そして、目の前には制作中の『軽井沢誘拐案内』。
「そうだ、これを使って色々と試してみよう!」
そして2Dマップでの移動が生まれ、第6章のヘンテコRPGが生まれました。
あれ?堀井さんはウルティマよりウィザードリィが好きだったんじゃ?何でのちにウルティマ型と呼ばれるようなシステムにしたんだろう?と考えてみるに、ウィザードリィを意識したシステムもありましたそういえば。
第5章の洞窟の移動。画面切り替えではありますが、一人称目線で前後左右に動いて複雑な迷路のような洞窟をウロウロするハメになります。あーあれがウィザードリィ!
もしかしたら、あれでウィズみたいなのは無理だと挫折したのかも知れません。
んー、ちょっと無理があるかもしれないけど、大方あってるでしょ(テキトー)。
発売時期
『軽井沢誘拐案内』の発売は1985年の5月です。そして、『ドラゴンクエスト』の発売は1986年5月。

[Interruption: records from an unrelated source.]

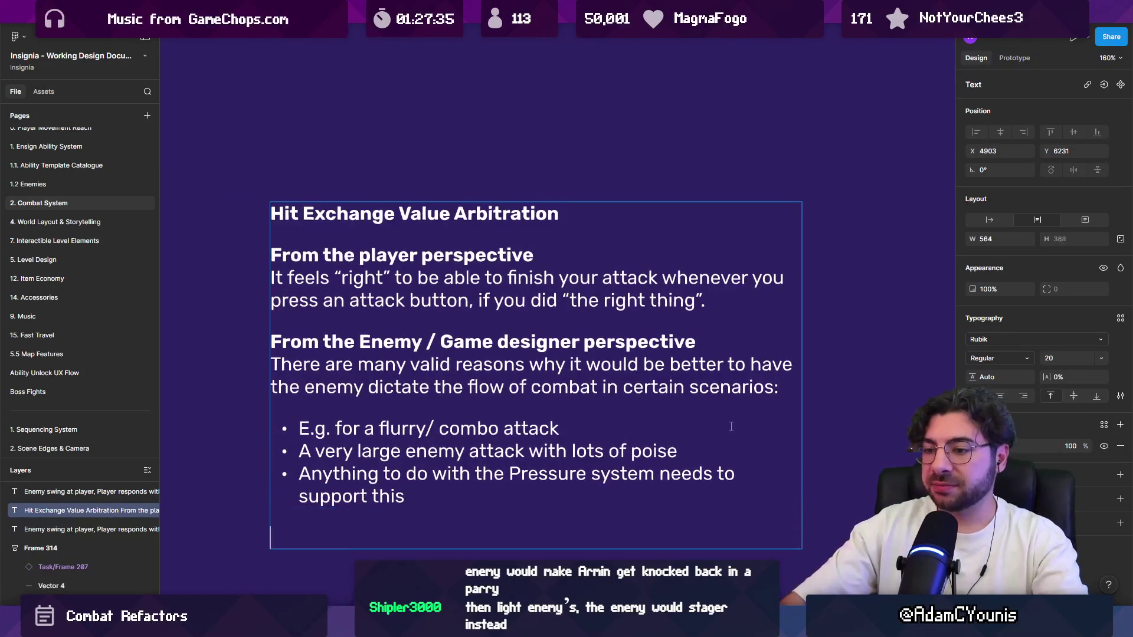
pyautogui.write('Therefore')
pyautogui.scroll(-3, 731, 427)
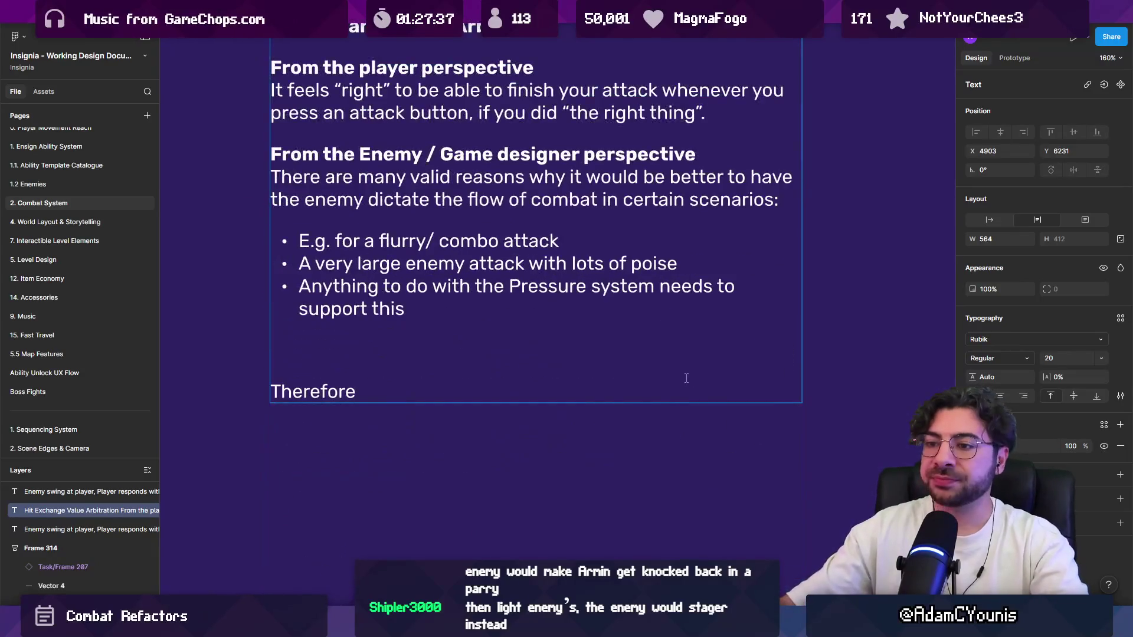
# Step: Remove the blank line above 'Therefore' and make it italic and underlined
pyautogui.press('Home')
pyautogui.press('BackSpace')
pyautogui.press('shift+End')
pyautogui.press('ctrl+i')
pyautogui.press('ctrl+u')
pyautogui.press('Escape')
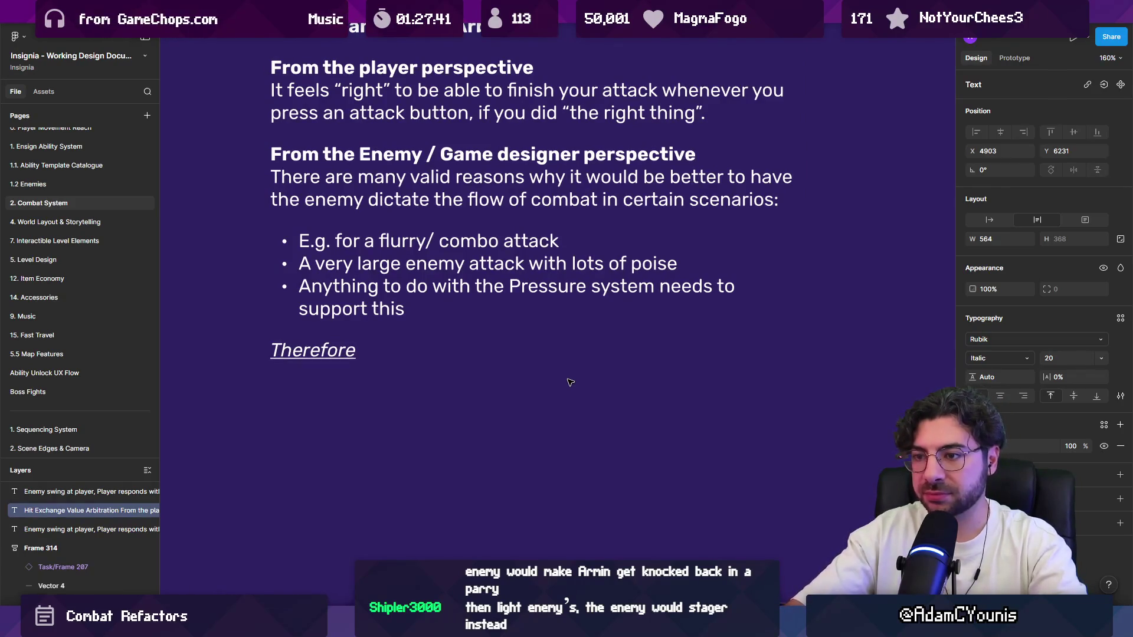
# Step: Start a new line under Therefore reading 'We instead have the player do a'
pyautogui.press('Return')
pyautogui.press('Return')
pyautogui.write('FG')
pyautogui.press('BackSpace')
pyautogui.press('BackSpace')
pyautogui.write('We')
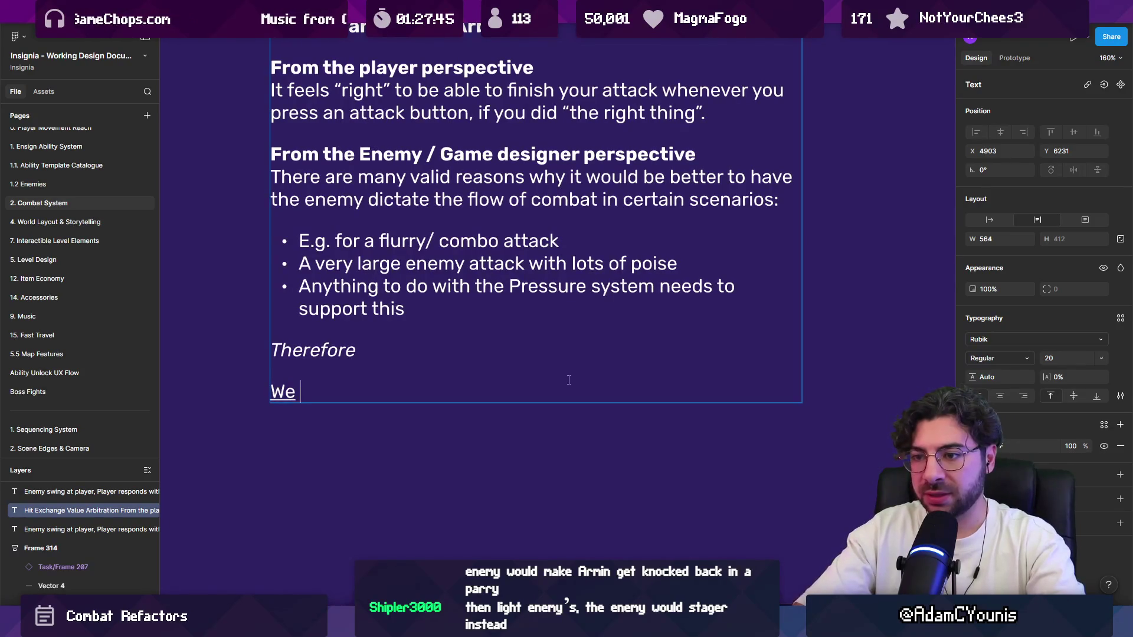
pyautogui.press('ctrl+shift+Left')
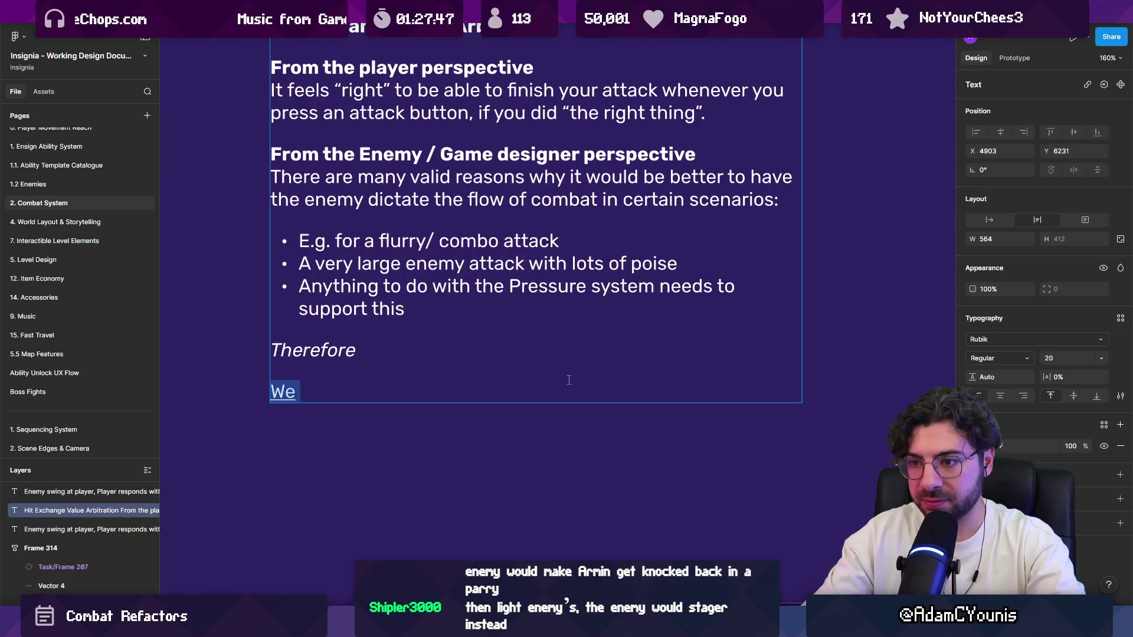
pyautogui.press('Right')
pyautogui.write('allow')
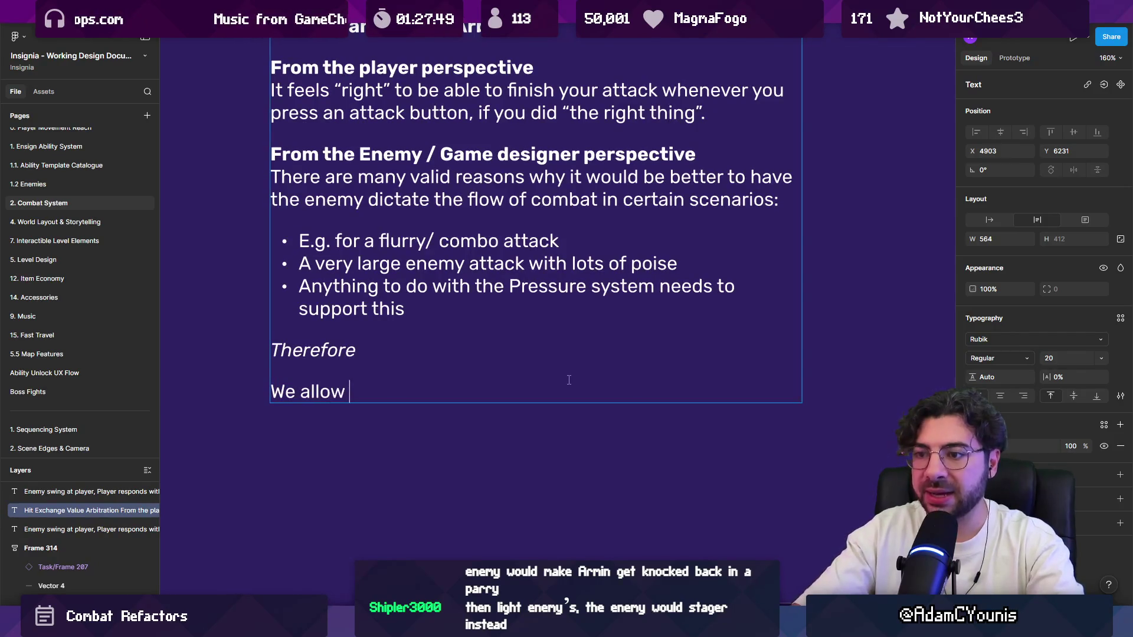
pyautogui.press('BackSpace')
pyautogui.press('BackSpace')
pyautogui.press('BackSpace')
pyautogui.write('instgead')
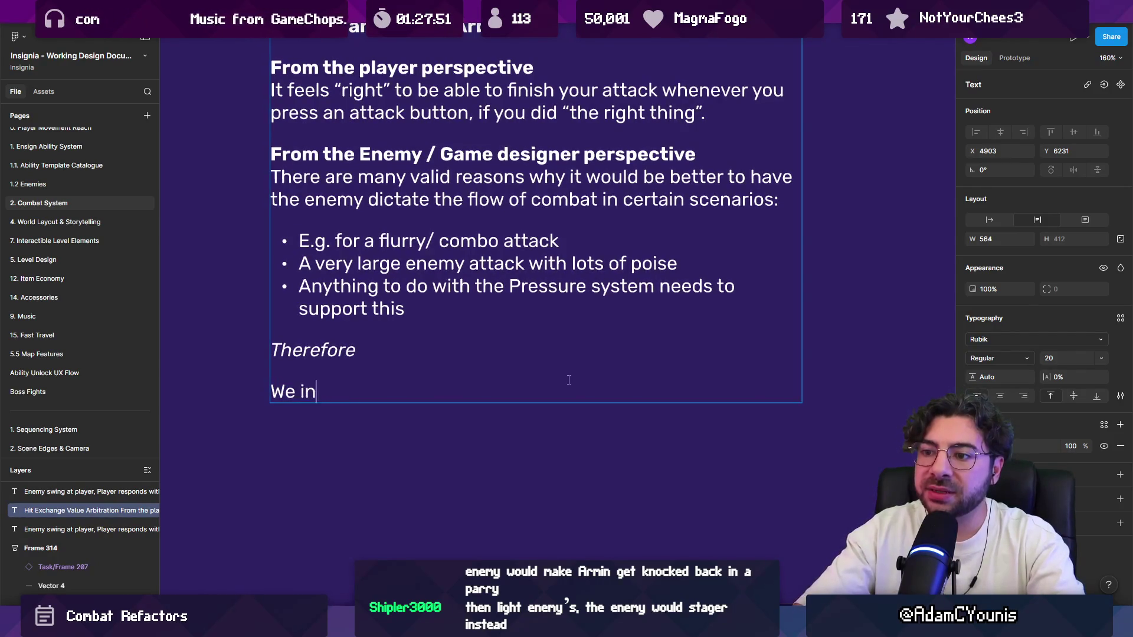
pyautogui.press('BackSpace')
pyautogui.press('BackSpace')
pyautogui.press('BackSpace')
pyautogui.press('BackSpace')
pyautogui.press('BackSpace')
pyautogui.write('ead')
pyautogui.press('BackSpace')
pyautogui.press('BackSpace')
pyautogui.press('BackSpace')
pyautogui.write('tead have the player do a')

ああいったカタチで分かりやすいRPGのシステムを自分のモノにしたであろう堀井さんは、同時に進めていたファミコンのRPGにそのシステムを1年かけて落とし込んだのではないでしょうか。そうじゃないにしても、影響を与えているのは間違いないでしょう。
最後に
ホラ、『軽井沢誘拐案内』は『ドラゴンクエスト』のルーツだ。きっと『軽井沢』がなければ『ドラクエ』はなかったんだ。
だからシリーズ11作目が登場する2017年、ここでみんな『軽井沢誘拐案内』を遊ぶべききなのダ!そしてしのはらを締め上げ、はなやまにすっとぼけられるべきなのダ!
それよりみんな『ドラゴンクエストXI 過ぎ去りし時を求めて』が楽しみすぎるよな!